▶ What you will do
Leave out every picture and set down, exactly, the lines below from the one holding "Sofa kantor dan ruang tunggu" up to and including the one holding "ハイシートセレクト100LT".

### Data records ###

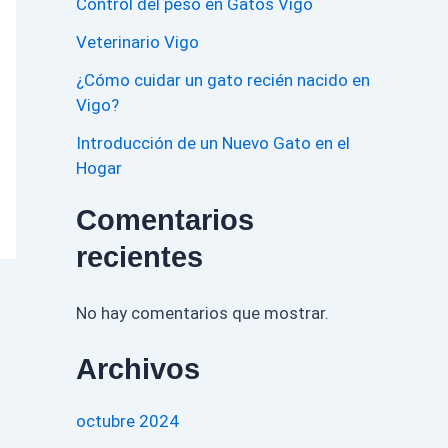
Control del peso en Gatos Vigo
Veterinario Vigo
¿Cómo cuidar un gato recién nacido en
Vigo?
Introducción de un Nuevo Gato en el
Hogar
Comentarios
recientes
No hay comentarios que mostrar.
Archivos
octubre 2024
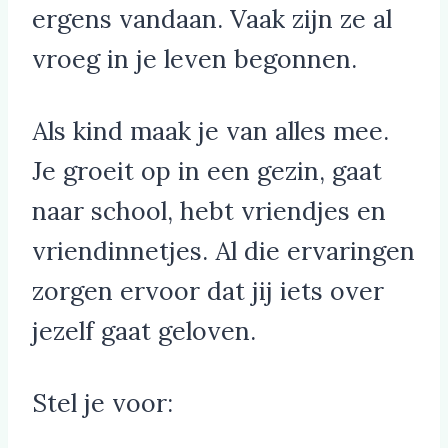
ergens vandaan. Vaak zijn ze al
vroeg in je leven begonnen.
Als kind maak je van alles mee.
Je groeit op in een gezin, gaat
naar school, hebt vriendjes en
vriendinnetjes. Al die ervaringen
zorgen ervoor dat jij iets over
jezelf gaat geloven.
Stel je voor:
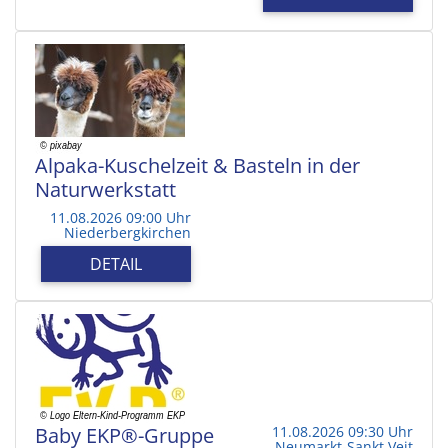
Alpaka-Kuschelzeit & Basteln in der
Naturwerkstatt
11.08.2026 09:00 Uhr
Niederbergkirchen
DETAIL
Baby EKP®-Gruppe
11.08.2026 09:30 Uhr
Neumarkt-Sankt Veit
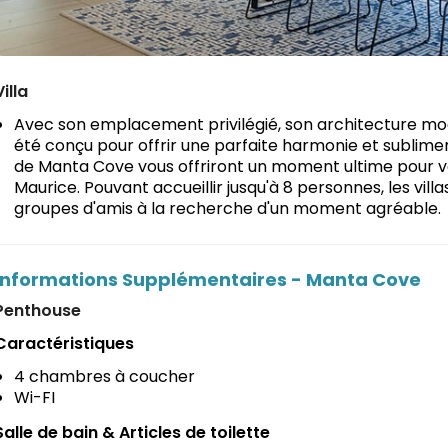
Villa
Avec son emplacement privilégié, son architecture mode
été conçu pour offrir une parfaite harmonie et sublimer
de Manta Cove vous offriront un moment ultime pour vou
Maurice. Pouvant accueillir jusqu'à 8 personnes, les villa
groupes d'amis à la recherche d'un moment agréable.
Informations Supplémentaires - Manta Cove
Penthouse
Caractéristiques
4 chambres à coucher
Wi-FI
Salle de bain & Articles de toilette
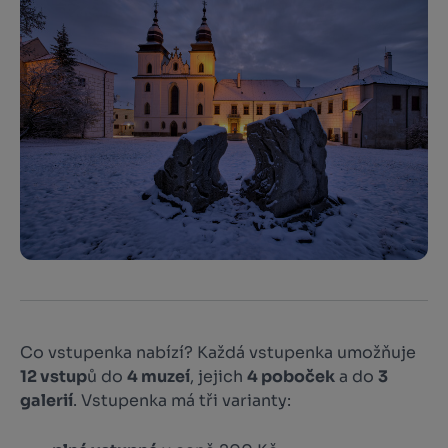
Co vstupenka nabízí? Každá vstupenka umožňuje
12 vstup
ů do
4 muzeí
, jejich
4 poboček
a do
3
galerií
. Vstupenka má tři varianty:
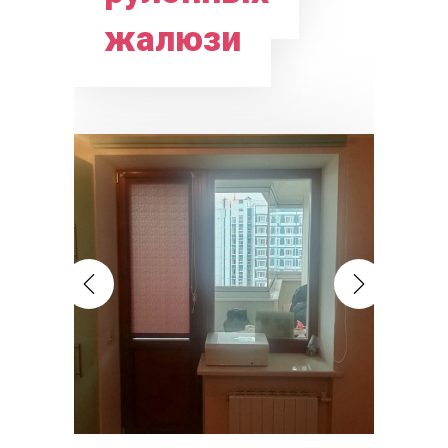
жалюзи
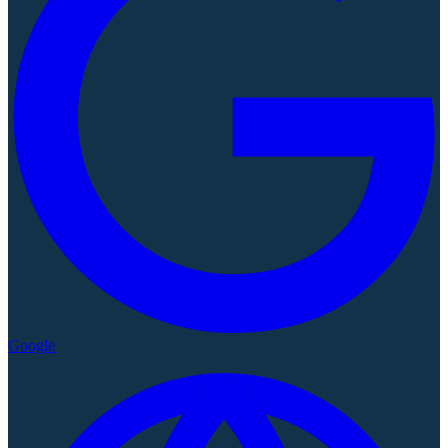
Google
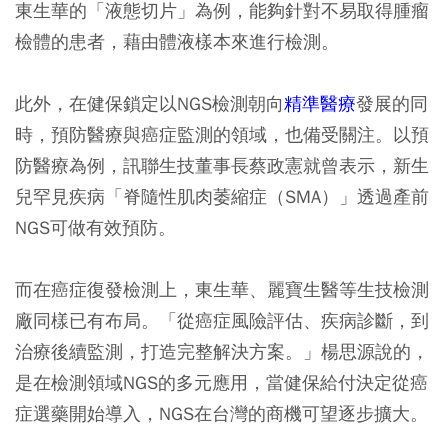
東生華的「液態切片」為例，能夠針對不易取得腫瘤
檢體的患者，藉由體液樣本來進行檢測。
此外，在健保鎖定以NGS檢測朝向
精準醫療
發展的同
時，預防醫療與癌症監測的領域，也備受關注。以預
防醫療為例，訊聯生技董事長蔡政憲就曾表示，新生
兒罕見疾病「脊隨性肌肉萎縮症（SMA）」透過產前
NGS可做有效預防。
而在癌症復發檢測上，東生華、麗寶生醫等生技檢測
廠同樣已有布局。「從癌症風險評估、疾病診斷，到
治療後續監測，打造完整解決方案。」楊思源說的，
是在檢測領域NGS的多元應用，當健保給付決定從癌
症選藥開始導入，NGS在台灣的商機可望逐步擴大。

###
### Data records ###

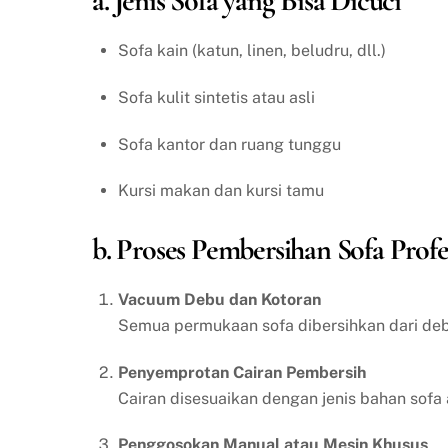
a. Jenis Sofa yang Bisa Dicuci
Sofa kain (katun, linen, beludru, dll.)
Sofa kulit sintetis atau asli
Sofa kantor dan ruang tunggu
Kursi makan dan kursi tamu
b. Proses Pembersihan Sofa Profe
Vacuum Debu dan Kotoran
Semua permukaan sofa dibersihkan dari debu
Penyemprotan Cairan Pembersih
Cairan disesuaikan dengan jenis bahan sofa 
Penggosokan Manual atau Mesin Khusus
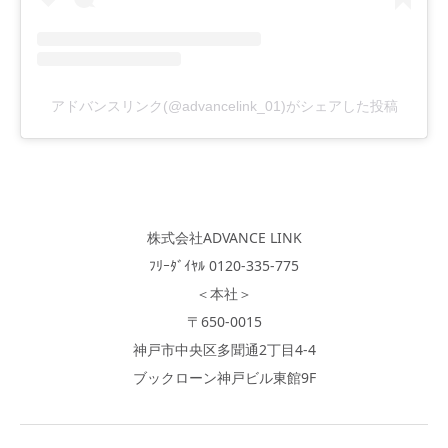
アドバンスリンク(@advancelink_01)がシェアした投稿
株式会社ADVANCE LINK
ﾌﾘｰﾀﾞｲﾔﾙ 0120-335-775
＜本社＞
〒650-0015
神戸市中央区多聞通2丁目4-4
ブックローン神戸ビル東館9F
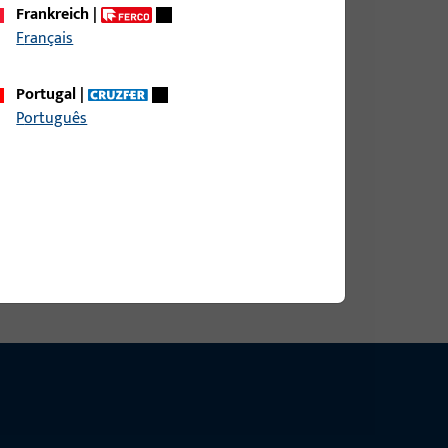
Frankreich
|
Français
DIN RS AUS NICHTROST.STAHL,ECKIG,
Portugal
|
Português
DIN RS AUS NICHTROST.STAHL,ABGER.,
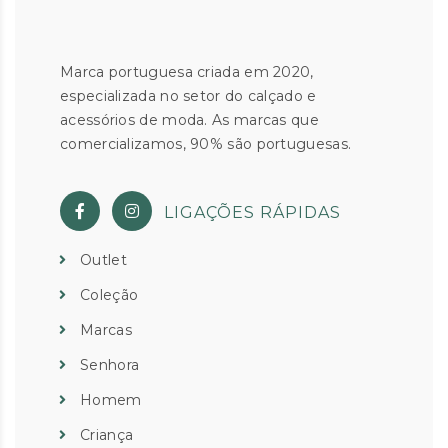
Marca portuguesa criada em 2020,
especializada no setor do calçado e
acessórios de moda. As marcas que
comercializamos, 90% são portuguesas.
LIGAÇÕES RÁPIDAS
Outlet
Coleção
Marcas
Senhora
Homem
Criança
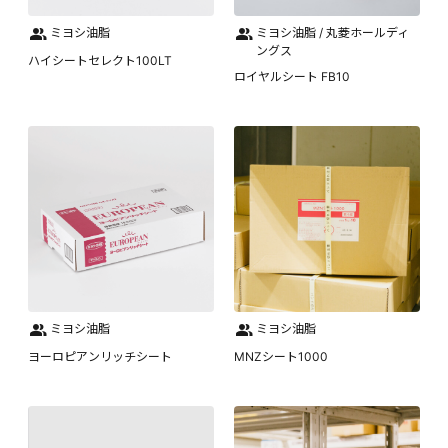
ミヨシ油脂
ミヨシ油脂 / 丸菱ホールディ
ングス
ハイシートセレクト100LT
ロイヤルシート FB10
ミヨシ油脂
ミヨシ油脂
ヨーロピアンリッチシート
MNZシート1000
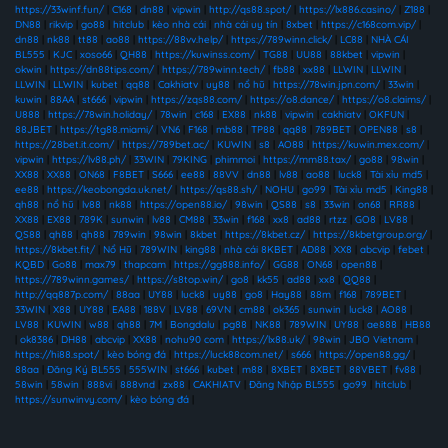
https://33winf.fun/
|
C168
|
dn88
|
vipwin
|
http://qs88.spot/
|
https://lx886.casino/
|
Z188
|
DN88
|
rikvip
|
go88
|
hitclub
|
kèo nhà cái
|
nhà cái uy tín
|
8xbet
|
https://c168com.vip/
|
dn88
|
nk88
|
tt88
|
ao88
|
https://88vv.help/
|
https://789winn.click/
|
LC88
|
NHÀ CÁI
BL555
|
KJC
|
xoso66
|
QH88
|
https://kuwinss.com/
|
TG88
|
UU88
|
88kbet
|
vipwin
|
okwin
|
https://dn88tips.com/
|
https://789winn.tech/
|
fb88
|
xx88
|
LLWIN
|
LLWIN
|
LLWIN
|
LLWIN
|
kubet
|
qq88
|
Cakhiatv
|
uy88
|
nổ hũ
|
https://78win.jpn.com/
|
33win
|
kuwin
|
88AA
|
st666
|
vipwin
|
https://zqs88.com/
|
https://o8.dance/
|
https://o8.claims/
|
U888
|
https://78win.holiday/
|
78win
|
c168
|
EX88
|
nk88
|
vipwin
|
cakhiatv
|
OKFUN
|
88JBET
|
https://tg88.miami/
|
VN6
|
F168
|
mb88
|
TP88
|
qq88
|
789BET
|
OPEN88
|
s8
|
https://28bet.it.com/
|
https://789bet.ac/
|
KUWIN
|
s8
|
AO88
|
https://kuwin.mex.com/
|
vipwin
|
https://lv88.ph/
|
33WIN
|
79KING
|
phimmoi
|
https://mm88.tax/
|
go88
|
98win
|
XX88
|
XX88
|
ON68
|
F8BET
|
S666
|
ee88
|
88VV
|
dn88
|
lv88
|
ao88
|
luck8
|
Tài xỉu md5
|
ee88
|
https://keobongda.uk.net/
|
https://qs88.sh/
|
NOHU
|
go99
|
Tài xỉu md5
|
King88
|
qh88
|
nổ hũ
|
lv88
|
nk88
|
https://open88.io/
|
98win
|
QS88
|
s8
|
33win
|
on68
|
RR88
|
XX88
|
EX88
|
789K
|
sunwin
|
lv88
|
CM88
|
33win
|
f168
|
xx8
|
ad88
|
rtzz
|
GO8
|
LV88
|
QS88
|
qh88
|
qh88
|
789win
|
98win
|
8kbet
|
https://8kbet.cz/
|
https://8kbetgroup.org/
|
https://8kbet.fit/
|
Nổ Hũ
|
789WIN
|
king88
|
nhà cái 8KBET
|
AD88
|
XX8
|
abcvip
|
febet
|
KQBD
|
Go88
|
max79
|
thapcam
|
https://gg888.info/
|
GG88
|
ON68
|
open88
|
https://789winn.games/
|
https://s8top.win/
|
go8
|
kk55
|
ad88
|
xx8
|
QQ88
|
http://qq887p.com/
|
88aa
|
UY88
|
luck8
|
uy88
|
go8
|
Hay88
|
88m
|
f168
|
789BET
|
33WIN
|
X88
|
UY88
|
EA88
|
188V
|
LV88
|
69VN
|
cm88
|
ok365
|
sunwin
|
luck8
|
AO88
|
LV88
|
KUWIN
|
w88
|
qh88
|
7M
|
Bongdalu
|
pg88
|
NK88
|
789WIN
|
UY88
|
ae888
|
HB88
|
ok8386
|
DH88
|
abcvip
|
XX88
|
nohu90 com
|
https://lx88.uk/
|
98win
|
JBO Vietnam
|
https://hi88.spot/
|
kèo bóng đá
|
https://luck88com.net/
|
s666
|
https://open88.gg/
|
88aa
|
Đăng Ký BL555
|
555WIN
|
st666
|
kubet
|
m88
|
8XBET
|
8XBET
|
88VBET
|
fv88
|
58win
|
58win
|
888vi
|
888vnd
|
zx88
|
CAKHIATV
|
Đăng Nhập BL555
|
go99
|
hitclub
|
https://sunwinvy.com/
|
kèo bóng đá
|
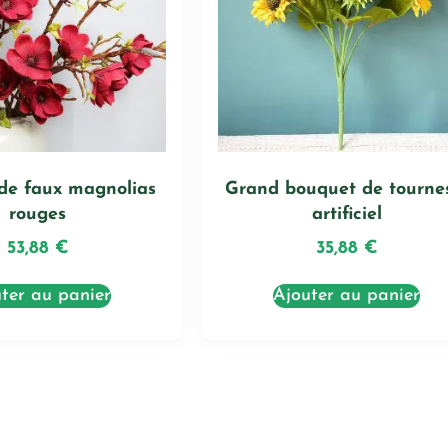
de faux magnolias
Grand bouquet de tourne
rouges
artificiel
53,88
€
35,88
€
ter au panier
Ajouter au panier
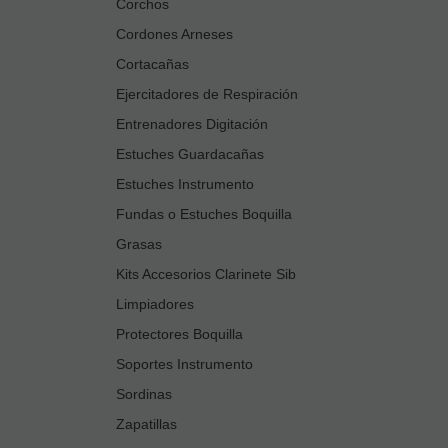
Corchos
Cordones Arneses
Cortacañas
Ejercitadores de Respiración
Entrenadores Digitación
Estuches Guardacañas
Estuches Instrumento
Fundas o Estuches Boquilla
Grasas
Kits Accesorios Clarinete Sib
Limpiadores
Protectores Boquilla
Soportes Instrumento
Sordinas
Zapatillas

###

▶ Worked solution
Sofa kantor dan ruang tunggu
Kursi makan dan kursi tamu
b. Proses Pembersihan Sofa Profe
Vacuum Debu dan Kotoran
Semua permukaan sofa dibersihkan dari debu
Penyemprotan Cairan Pembersih
Cairan disesuaikan dengan jenis bahan sofa 
Penggosokan Manual atau Mesin Khusus
アドバンスリンク(@advancelink_01)がシェアした投稿
株式会社ADVANCE LINK
ﾌﾘｰﾀﾞｲﾔﾙ 0120-335-775
＜本社＞
〒650-0015
神戸市中央区多聞通2丁目4-4
ブックローン神戸ビル東館9F
Frankreich
|
Français
DIN RS AUS NICHTROST.STAHL,ECKIG,
Portugal
|
Português
DIN RS AUS NICHTROST.STAHL,ABGER.,
Marca portuguesa criada em 2020,
especializada no setor do calçado e
acessórios de moda. As marcas que
comercializamos, 90% são portuguesas.
LIGAÇÕES RÁPIDAS
Outlet
Coleção
Marcas
Senhora
Homem
Criança
ミヨシ油脂
ミヨシ油脂 / 丸菱ホールディ
ングス
ハイシートセレクト100LT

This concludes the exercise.